REPUBLIKA.CO.ID, JAKARTA -- Menyusul Jepang, Inggris pun masuk ke dalam jurang resesi. Perekonomian negara itu sudah mengalami penyusutan selama dua kuartal berturut-turut.
Dilansir Reuters pada Jumat (16/2/2024), tercatat Produk Domestik Bruto (PDB) Inggris mengalami penurunan sebesar 0,3 persen pada kuartal IV 2023. Sebelumnya, perekonomian negara yang dipimpin Raja Charles itu sudah menurun sebesar 0,1 persen pada kuartal III 2024.
Walau kini belum ada pengumuman resmi dari pemerintah Inggris soal resesi, tapi negara tersebut sudah dapat dikatakan resesi. Itu karena, ekonomi Inggris terus tumbuh negatif selama dua kuartal.
Dijelaskan, ada beberapa penyebab turunnya pertumbuhan ekonomi Inggris. Di antaranya inflasi yang sangat tinggi dan suku bunga yang memengaruhi belanja konsumen.
Jatuhnya Inggris ke dalam resesi ini tentu dapat meningkatkan tekanan pada Bank Sentral Inggris (Bank of England/BOE) agar segera menurunkan suku bunga.

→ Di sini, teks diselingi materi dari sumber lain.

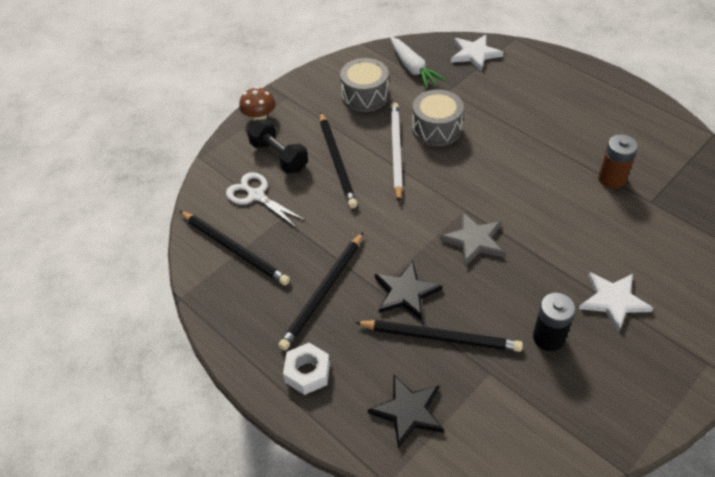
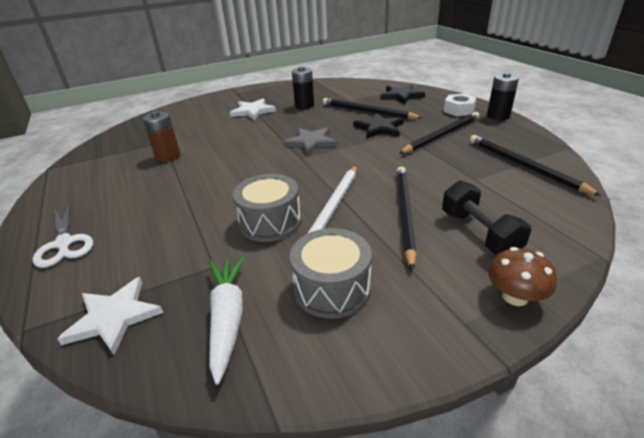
camera: 160 degrees left, 15 degrees down
white scissors [226,172,306,228] -> white scissors moved to [33,204,93,268]
none -> black battery [487,72,519,120]

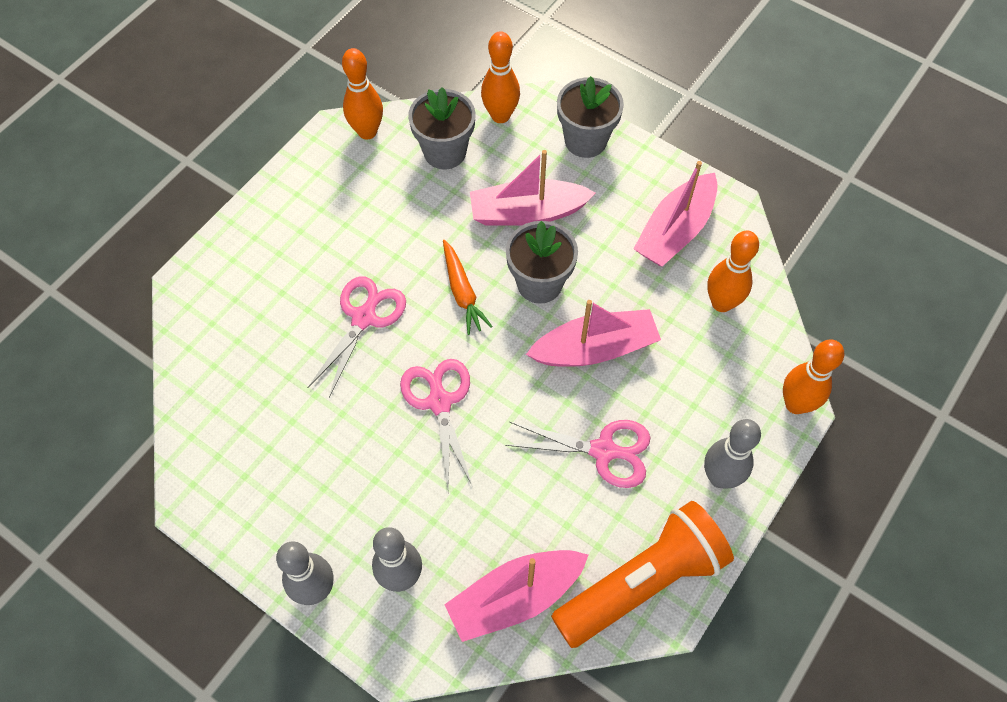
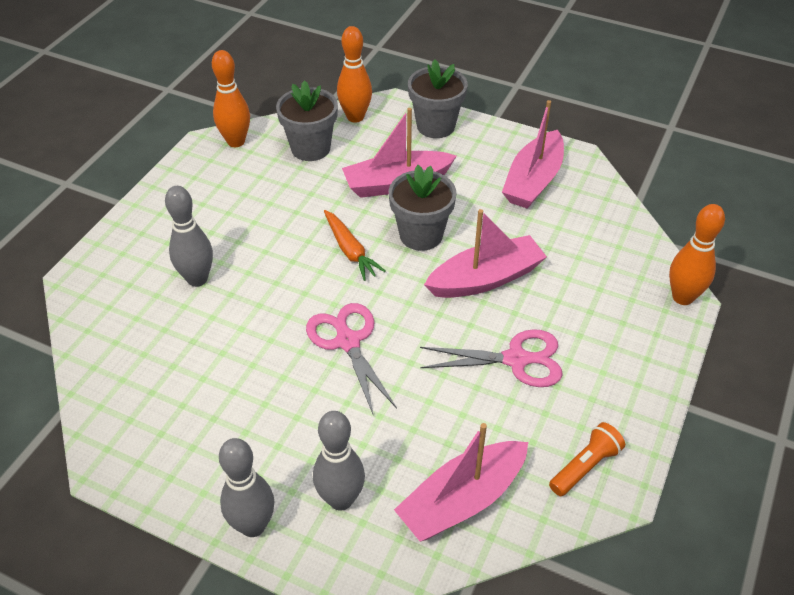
camera: 10 degrees left, 15 degrees down
pink scissors [308,277,406,398] -> none
orange flashlight [551,501,734,648] -> orange flashlight [549,422,625,496], size x0.47
grey bowling pin [704,419,761,489] -> grey bowling pin moved to [165,186,213,287]
orange bowling pin [707,231,759,312] -> none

Para pengusaha Inggris juga sudah meminta bantuan dari pemerintah supaya bisa meningkatkan daya saing mereka.
"Bisnis secara nyata sudah menghadapi, dan kabar (resesi) ini tidak diragukan lagi akan menjadi peringatan bagi pemerintah," Direktur Kebijakan dan Wawasan di Kamar Dagang Inggris Alex Veitch.
Ia menambahkan, pemerintah harus menggunakan anggarannya dalam waktu kurang dari tiga minggu untuk menetapkan jalur yang jelas bagi perusahaan dan perekonomian.